Per ritrovarlo dovrà superare ben quattro difficilissime prove (decise dalla crudele Venere) compresa una discesa agli inferi. Salvata da un sonno mortale da Amore, verranno finalmente celebrate le nozze dalle quali viene generata un bel bebé chiamato eloquentemente Piacere (o Voluttà).

In questo racconto c'è tutto. Una specie di bignami che ciascun essere umano alle prese con l'incanto dell'amore, dovrebbe conoscere a memoria.

Ma ahimé oggi i manuali per le relazioni amorose escono dalle rotative di Temptations Island.

In un paese, l'Italia, dove i cosiddetti “femminicidi” (termine quasi più orrendo dello stesso delitto al quale si riferisce) sono diventati la tipologia più diffusa di omicidio, l'educazione all'amore è precipitata a livelli pre-mitologici.

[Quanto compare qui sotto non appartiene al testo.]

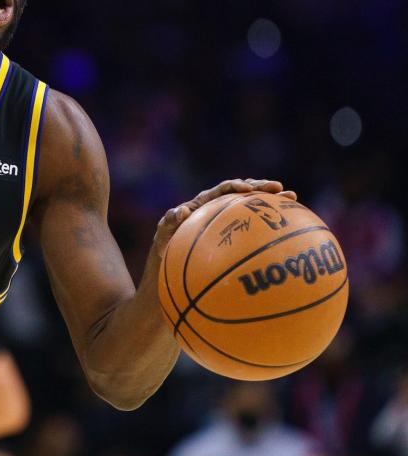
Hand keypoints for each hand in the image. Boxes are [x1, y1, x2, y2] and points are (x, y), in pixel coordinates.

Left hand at [152, 178, 296, 256]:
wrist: (171, 269)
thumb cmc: (165, 253)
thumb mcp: (164, 238)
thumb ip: (170, 223)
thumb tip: (181, 211)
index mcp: (202, 205)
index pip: (221, 190)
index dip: (234, 186)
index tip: (247, 189)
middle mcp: (218, 210)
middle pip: (243, 194)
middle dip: (261, 188)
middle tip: (280, 188)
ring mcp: (229, 223)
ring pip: (253, 208)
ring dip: (272, 202)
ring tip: (292, 198)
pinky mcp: (236, 237)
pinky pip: (254, 230)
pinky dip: (270, 229)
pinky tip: (291, 232)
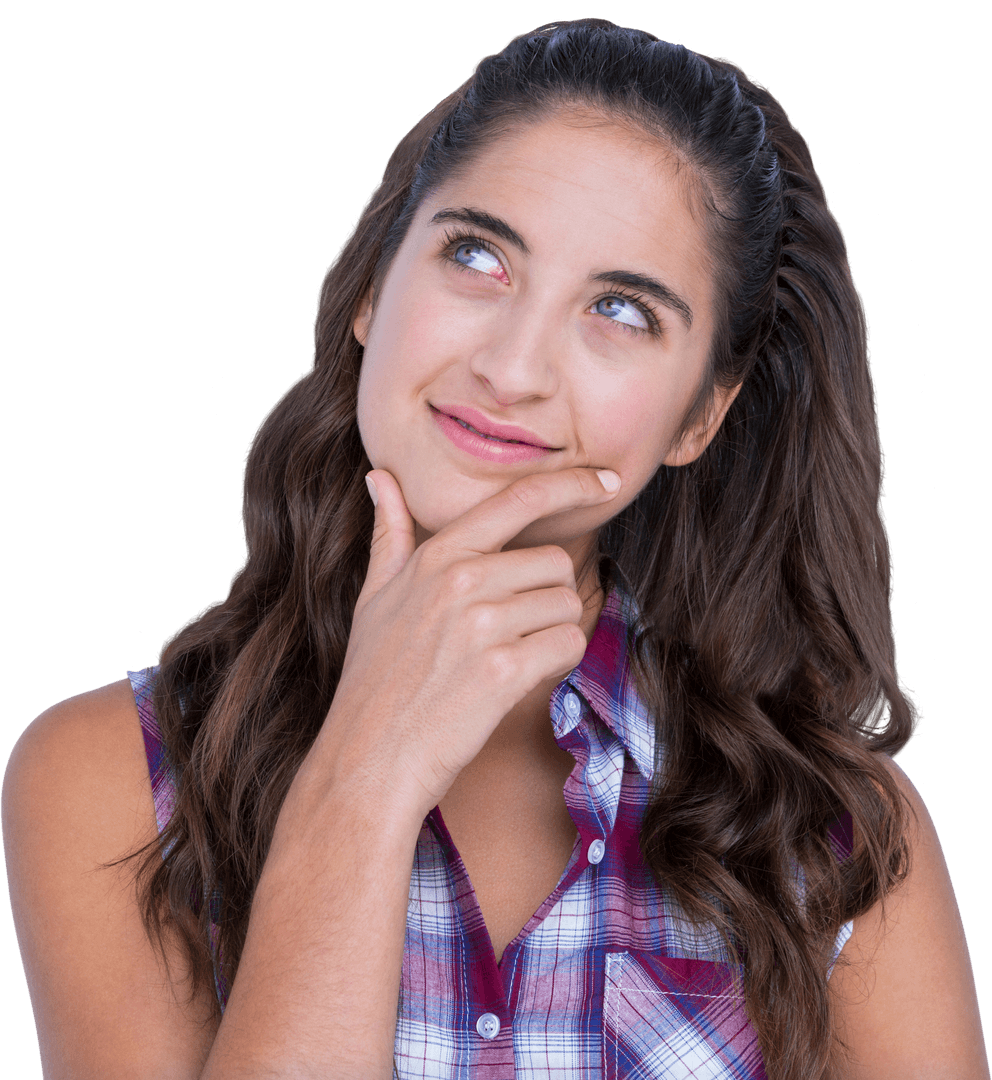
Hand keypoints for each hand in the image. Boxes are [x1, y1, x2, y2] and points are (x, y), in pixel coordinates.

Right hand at [312, 466, 621, 816]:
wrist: (369, 759)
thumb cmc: (373, 680)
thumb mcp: (373, 596)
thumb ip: (388, 534)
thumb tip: (379, 477)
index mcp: (436, 555)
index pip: (519, 499)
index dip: (572, 484)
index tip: (607, 481)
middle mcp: (461, 580)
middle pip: (554, 562)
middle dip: (545, 596)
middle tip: (508, 631)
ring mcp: (483, 624)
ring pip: (565, 604)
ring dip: (551, 632)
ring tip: (505, 658)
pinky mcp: (504, 670)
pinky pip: (568, 644)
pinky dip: (556, 662)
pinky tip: (518, 679)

L'ingegno iniziale di Psiche di concedersi ad Amore senza sapere nulla di lui, poteva costarle cara. Era questo che voleva Venere, la narcisista per eccellenza.

Apuleio indica invece piuttosto chiaramente che Amore va indagato, deve esserlo. Specialmente quando qualcuno al di fuori, o lo stesso amante ha stabilito delle regole ingiuste e incomprensibili, che non c'entrano nulla con “l'amore”.

E' il coraggio e l'intraprendenza di Psiche a salvarla (e anche, in questo caso, la saggezza interessata delle sorelle): insomma, i mostri bisogna guardarli in faccia.

Se la lampada non viene accesa, i mostri rimangono sconosciuti.

La lampada bisogna accenderla, anche se il presunto Amore rischia di scapparsene volando, o rischia di manifestarsi come un mostro vero.

E chi vorrebbe accoppiarsi o giacere con un mostro?

La storia di Apuleio ha un lieto fine. Ma per i mortali le cose non vanno sempre così: negli ultimi tempi sempre meno.

Lieto fine sì, poi. Ma Psiche - l'anima incarnata - deve farsi un bel mazzo, se vuole arrivare a dama e conquistare L'Amore.

4 prove, ciascuna simbolica, che rappresentano quel che viene richiesto ad una scelta per essere davvero consapevoli.

Una bella faticaccia. Ma non si scappa. Gli amori narcisisti sono finti amori, il piacere al buio non è un vero piacere, le regole arbitrarie assomigliano ai capricci e alle vessazioni, il mostro è in agguato anche se il piacere notturno sembra bello e incantato.

Almeno finché non viene accesa la lampada.

Nell'anno domini 2025 sempre meno lampade sono accese, forse perché gli schermi digitali con touchscreen fanno una gran bella luce azzurrina. Peccato che rimandano soltanto l'immagine riflessa del nostro perduto desiderio.